*Provided data*:
========================================
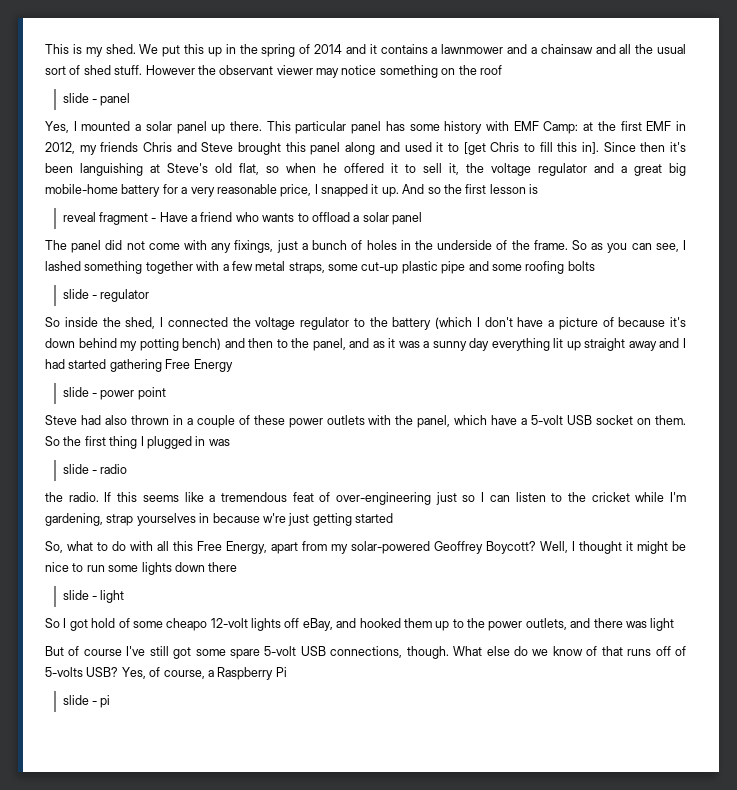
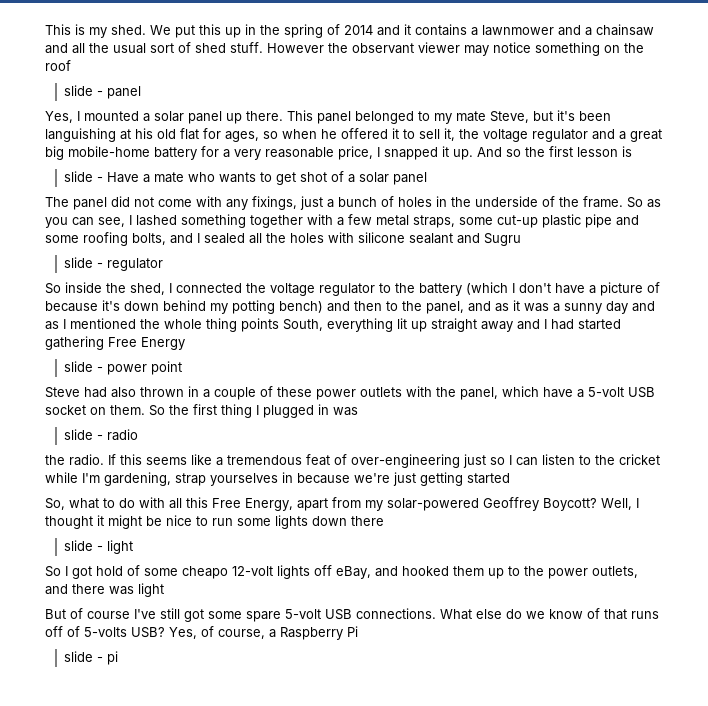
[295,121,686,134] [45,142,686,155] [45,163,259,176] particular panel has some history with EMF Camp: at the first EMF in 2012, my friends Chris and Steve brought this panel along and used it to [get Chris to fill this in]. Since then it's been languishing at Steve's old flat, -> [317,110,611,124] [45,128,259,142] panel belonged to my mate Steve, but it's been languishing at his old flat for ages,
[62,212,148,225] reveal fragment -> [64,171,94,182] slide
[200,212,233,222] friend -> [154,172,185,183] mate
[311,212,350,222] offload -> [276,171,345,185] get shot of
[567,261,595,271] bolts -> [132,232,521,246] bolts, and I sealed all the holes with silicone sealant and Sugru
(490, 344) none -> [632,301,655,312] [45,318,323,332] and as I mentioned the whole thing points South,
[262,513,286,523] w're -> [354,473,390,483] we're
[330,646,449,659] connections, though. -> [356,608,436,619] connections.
========================================
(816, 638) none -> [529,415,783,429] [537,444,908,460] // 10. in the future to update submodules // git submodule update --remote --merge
========================================
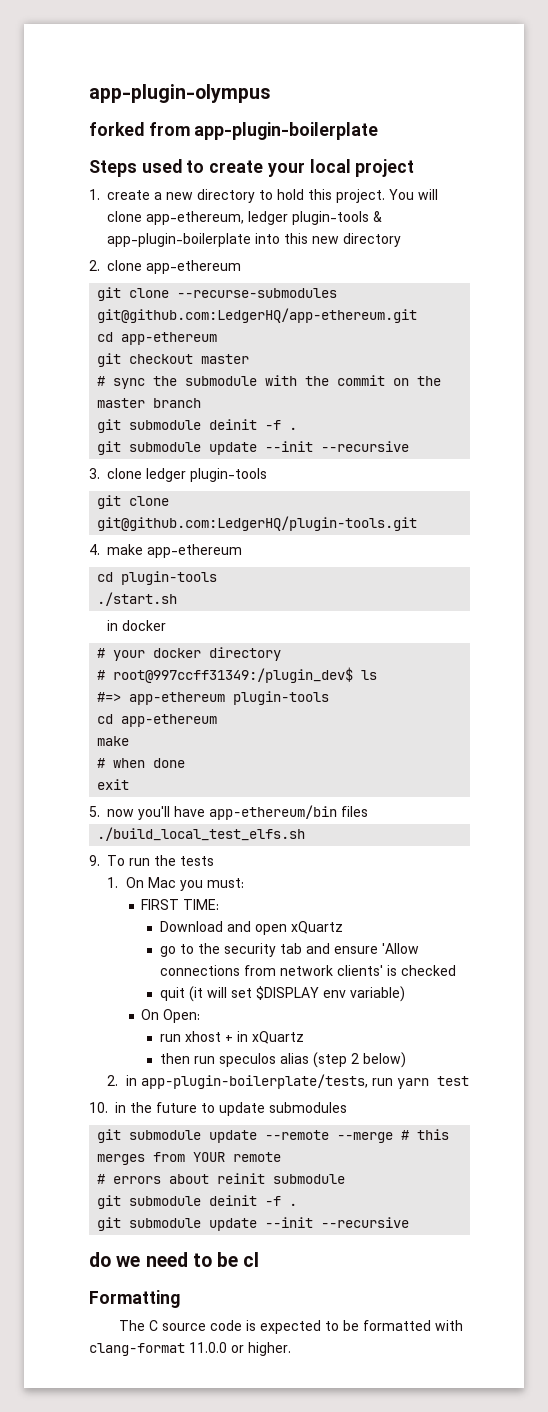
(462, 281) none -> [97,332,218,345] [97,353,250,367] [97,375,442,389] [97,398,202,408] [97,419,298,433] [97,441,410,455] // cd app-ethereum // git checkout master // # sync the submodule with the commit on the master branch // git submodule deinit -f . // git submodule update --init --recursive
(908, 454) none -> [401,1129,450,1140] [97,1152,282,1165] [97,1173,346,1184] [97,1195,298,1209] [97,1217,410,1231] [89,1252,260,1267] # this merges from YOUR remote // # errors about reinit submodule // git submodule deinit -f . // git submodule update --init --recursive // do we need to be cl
========================================
*Assignment*: Take exactly the lines from the one containing "[262,513,286,523] w're ->" through the one containing "[330,646,449,659] connections, though." in the data above, and output them with nothing added.

*Answer for this exercise*:
[262,513,286,523] w're -> [354,473,390,483] we're
[330,646,449,659] connections, though. -> [356,608,436,619] connections.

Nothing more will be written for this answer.